Voici cette première version dont le texte est conforme à celui d’une pièce autographe appartenant à M. Fernand Vandérem :

A MON TRÈS CHER ET TRES VÉNÉrÉ MAITRE ET AMI,
THÉOPHILE GAUTIER.

Bien que je te prie de servir de parrain aux Fleurs du Mal, ne crois pas que je sois assez perdu, assez indigne du nom de poëte pour m’imaginer que ces fleurs maladives méritent ton noble patronage. Je sais que dans les régions éthérées de la véritable Poésie, le Mal n’est pas, non plus que le Bien, et que ce misérable dictionnaire de mélancolie et de crime peut légitimer les réactions de la morale, comme le blasphémateur confirme la Religion. Mais j’ai voulu, autant qu’il était en moi, en espérant mieux peut-être, rendre un hommage profond à l’auteur d’Alhertus, de La Comédie de la Mort et d’Espana, au poëte impeccable, au magicien-es-langue française, dont je me déclare, avec autant d’orgueil que d’humilité, le plus dévoué, le plus respectueux et le plus jaloux des disciples.

Charles Baudelaire.

Mais Théophile Gautier repoussa ce texte : « Le magicien… m’a très bien expliqué qu’une dédicace ne devait pas être une profession de foi, laquelle avait d’ailleurs pour défaut d’attirer les yeux sur le côté scabreux du volume et de le dénoncer. » (Lettre à Poulet-Malassis, 9 mars 1857.)

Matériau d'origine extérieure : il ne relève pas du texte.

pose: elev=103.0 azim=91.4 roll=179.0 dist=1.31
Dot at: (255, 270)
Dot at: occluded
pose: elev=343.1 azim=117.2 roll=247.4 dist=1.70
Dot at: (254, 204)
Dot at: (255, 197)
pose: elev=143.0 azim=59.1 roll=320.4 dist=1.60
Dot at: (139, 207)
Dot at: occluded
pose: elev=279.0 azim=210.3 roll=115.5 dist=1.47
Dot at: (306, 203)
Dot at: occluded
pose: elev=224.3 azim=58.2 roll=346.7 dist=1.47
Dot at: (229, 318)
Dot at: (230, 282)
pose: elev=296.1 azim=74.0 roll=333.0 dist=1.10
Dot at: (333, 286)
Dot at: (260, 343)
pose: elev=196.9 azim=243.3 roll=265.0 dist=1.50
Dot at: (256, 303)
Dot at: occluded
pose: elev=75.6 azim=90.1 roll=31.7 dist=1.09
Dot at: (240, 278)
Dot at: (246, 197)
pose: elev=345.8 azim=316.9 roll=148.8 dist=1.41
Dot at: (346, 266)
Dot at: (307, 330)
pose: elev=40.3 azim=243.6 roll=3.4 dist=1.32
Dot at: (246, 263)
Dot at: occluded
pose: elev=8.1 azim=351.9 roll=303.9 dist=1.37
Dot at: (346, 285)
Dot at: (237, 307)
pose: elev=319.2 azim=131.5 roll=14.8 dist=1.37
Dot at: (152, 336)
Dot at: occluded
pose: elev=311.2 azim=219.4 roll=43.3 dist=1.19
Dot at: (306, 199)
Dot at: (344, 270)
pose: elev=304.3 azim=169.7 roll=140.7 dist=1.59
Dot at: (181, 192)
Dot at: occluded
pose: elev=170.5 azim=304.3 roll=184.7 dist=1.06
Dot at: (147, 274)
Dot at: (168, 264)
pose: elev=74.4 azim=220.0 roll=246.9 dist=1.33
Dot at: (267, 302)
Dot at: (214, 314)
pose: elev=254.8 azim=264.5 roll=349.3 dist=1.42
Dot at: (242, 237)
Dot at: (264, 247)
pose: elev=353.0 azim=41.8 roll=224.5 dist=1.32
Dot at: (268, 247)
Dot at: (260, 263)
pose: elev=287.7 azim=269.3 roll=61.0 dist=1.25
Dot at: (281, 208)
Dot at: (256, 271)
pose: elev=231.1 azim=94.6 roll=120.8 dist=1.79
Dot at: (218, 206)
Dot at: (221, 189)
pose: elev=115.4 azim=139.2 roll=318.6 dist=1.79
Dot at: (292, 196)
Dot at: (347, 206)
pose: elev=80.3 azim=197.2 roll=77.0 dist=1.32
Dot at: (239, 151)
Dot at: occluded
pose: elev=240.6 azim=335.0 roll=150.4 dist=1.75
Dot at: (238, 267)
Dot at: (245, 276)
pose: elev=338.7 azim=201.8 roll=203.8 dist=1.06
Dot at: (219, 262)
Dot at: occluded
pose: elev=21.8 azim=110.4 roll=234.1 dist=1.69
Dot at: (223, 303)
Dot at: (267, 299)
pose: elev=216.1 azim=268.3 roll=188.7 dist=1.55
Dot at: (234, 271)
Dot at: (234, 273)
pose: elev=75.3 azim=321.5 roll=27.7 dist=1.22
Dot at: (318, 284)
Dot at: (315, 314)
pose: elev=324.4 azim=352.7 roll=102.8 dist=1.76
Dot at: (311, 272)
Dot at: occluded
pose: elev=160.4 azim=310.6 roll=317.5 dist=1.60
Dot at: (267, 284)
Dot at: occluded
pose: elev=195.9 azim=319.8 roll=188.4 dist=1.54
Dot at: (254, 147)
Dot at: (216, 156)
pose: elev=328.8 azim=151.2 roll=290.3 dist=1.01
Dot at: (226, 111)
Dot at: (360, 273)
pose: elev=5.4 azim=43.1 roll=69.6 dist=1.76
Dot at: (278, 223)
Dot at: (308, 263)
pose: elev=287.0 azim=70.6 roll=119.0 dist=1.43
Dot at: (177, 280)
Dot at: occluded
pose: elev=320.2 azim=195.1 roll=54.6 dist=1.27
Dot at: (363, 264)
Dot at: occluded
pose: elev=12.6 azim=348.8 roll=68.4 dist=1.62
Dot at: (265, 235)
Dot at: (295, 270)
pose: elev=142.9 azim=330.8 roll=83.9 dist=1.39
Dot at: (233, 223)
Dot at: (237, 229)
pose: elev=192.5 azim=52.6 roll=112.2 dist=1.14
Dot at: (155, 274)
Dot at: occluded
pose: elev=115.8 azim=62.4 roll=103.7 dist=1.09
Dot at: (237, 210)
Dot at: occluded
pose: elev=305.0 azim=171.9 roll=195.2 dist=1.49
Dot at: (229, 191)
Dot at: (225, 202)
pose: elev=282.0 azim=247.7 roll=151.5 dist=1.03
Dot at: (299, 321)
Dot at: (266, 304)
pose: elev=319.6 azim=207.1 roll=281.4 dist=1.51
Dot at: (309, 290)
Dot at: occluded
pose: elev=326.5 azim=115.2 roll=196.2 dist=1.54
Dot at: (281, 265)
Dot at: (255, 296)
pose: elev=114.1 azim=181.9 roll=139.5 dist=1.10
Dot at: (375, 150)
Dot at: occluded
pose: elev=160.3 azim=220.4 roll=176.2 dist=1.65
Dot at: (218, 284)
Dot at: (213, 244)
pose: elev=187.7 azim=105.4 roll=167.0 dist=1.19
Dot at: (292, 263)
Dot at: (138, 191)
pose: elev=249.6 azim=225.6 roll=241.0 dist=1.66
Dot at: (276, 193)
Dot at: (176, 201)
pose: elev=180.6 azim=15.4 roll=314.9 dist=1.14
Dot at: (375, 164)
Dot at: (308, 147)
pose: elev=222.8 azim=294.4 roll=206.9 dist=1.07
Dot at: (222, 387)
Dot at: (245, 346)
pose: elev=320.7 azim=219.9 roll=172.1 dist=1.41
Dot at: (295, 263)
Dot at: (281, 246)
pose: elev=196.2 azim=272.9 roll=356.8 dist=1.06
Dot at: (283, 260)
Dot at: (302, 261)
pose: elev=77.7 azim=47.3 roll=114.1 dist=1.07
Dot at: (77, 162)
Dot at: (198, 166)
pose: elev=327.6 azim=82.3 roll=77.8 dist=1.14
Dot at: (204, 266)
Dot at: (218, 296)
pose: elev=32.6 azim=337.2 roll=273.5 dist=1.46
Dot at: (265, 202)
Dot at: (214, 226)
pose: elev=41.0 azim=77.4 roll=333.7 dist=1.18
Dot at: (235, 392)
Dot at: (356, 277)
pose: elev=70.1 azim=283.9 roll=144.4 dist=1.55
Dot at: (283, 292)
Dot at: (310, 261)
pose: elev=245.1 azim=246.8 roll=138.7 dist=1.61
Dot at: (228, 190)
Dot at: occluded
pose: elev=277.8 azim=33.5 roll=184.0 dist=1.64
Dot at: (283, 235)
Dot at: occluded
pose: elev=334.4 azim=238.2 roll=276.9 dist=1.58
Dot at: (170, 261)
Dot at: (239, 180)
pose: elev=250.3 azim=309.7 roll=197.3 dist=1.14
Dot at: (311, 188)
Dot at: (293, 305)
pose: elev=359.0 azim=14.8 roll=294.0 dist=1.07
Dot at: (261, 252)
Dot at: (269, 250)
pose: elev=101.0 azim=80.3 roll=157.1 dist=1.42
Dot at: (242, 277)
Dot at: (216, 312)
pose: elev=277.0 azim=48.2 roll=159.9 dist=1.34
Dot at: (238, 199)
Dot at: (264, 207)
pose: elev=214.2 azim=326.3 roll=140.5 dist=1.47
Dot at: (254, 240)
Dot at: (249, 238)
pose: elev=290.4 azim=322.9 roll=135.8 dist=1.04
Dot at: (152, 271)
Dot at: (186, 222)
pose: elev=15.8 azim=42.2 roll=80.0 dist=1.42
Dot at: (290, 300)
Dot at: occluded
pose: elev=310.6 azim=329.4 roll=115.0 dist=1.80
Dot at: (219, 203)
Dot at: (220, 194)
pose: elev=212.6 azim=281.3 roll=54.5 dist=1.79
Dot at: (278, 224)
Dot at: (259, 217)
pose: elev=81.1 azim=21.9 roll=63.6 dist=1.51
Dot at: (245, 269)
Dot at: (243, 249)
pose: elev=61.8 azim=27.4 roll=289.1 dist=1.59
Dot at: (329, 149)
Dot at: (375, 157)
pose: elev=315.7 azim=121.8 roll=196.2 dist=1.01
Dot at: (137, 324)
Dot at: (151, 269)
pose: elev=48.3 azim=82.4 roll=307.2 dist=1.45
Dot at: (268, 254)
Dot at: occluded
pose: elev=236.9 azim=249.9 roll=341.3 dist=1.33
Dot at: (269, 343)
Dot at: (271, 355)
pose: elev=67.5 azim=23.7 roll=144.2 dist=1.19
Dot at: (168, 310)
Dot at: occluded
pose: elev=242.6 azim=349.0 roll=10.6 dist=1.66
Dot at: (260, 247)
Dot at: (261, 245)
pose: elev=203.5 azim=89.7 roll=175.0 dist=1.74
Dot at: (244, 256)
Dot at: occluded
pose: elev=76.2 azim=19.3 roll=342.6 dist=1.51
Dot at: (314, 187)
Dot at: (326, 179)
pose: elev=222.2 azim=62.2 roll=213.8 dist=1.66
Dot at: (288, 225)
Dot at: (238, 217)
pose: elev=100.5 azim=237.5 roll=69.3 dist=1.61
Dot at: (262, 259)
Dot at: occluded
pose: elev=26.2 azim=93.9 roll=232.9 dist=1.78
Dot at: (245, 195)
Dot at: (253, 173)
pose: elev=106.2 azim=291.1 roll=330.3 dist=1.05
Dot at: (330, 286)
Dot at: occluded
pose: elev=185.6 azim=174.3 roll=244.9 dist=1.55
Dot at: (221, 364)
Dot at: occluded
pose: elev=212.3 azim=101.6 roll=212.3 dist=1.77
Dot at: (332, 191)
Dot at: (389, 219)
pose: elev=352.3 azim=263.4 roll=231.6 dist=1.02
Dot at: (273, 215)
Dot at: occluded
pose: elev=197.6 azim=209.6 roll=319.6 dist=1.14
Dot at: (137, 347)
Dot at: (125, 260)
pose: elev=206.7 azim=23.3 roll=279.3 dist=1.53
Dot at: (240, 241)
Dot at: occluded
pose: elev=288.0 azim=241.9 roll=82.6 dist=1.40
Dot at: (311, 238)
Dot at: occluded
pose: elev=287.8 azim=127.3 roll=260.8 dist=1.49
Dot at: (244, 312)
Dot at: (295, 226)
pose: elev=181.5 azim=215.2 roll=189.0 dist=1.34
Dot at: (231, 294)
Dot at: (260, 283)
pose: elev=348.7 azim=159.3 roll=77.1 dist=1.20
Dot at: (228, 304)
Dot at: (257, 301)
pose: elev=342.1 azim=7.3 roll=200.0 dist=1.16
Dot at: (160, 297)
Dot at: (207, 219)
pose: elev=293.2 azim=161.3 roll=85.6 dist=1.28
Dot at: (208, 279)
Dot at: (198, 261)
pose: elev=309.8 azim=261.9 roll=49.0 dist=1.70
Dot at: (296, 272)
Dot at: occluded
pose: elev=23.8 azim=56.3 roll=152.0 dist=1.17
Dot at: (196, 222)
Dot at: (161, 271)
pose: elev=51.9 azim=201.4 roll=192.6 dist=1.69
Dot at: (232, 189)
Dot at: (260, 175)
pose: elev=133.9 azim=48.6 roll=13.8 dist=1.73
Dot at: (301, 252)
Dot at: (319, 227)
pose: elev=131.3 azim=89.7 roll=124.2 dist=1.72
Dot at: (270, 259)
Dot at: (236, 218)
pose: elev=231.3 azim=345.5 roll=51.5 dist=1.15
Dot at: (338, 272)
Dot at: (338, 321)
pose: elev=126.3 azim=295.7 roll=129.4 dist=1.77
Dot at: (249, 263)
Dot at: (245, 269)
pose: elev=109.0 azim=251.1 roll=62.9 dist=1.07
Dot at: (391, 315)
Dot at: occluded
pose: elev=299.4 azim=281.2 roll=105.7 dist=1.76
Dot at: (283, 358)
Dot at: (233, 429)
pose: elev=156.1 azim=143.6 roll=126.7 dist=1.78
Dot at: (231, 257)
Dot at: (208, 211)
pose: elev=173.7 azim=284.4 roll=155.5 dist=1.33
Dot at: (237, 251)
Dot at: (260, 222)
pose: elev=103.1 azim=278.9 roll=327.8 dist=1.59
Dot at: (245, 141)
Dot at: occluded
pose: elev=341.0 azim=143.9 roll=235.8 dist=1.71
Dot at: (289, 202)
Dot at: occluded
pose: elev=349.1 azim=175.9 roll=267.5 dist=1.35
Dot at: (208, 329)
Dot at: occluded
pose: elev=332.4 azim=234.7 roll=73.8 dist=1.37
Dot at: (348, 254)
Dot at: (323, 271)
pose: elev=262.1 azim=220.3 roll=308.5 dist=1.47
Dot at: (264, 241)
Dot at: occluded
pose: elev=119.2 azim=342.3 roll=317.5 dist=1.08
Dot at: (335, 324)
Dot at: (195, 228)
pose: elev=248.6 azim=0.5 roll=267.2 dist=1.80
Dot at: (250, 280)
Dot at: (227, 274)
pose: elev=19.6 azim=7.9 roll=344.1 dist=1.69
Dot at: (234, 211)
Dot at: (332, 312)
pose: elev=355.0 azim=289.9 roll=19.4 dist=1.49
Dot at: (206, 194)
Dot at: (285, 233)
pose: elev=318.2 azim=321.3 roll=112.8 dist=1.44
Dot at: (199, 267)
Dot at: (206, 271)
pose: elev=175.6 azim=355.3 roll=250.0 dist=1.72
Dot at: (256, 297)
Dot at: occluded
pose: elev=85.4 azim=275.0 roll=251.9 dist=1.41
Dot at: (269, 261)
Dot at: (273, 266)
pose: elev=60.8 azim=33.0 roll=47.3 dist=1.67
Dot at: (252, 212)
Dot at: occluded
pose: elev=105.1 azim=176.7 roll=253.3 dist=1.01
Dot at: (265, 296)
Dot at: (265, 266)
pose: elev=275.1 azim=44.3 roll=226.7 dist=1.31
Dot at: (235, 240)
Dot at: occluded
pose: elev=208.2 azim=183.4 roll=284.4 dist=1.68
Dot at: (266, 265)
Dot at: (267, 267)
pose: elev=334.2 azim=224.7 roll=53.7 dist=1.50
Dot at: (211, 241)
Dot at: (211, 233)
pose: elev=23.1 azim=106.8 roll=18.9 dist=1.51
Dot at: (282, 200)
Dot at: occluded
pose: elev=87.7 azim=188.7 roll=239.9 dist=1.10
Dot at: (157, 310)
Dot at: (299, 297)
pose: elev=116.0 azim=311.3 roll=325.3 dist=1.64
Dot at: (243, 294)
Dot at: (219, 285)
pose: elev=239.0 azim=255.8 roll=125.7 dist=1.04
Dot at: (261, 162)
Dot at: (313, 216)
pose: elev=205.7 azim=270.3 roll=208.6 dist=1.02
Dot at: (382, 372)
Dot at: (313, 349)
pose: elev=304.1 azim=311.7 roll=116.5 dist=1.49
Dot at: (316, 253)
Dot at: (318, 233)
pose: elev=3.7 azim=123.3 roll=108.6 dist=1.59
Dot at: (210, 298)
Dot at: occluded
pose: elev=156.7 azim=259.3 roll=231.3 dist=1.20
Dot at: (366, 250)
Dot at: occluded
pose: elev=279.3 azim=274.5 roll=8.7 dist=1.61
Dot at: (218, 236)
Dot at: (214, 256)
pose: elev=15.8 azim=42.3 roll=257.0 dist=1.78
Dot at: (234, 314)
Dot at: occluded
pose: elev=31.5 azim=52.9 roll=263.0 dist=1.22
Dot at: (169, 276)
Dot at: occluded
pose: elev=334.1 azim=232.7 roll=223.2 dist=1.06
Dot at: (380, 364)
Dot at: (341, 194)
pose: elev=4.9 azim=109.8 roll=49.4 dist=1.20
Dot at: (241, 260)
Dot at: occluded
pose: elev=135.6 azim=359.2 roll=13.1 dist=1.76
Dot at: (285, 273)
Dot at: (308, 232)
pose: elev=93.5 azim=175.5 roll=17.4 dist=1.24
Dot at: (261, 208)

Le second texte fut lui-même l’objet de quelques difficultés entre l’auteur et l’éditeur. Baudelaire avait d’abord déclaré s’en rapporter au bon goût de Poulet-Malassis pour l’établir typographiquement. Mais il se ravisa, quand l’épreuve lui fut soumise :

Il me semble d’abord qu’il vaudrait mieux baisser un peu toute la dédicace, de manière qu’elle se trouvât au milieu de la page ; je laisse d’ailleurs cela à votre goût. — Ensuite, je crois qu’il serait bien de mettre Fleurs en italiques, — en capitales penchées, puisque c’est un titre —calembour. Enfin, bien que chacune de ces lettres et de ces lignes soient dans de bonnes proportions (chacune relativement aux autres), je les trouve toutes trop grosses ; je crois que l’ensemble gagnerait en élégance, si vous preniez un œil plus petit pour chaque ligne, toujours en gardant l’importance proportionnelle. Le C. B. seul me paraît un peu petit. (Exemplaire d’épreuves, inédit.)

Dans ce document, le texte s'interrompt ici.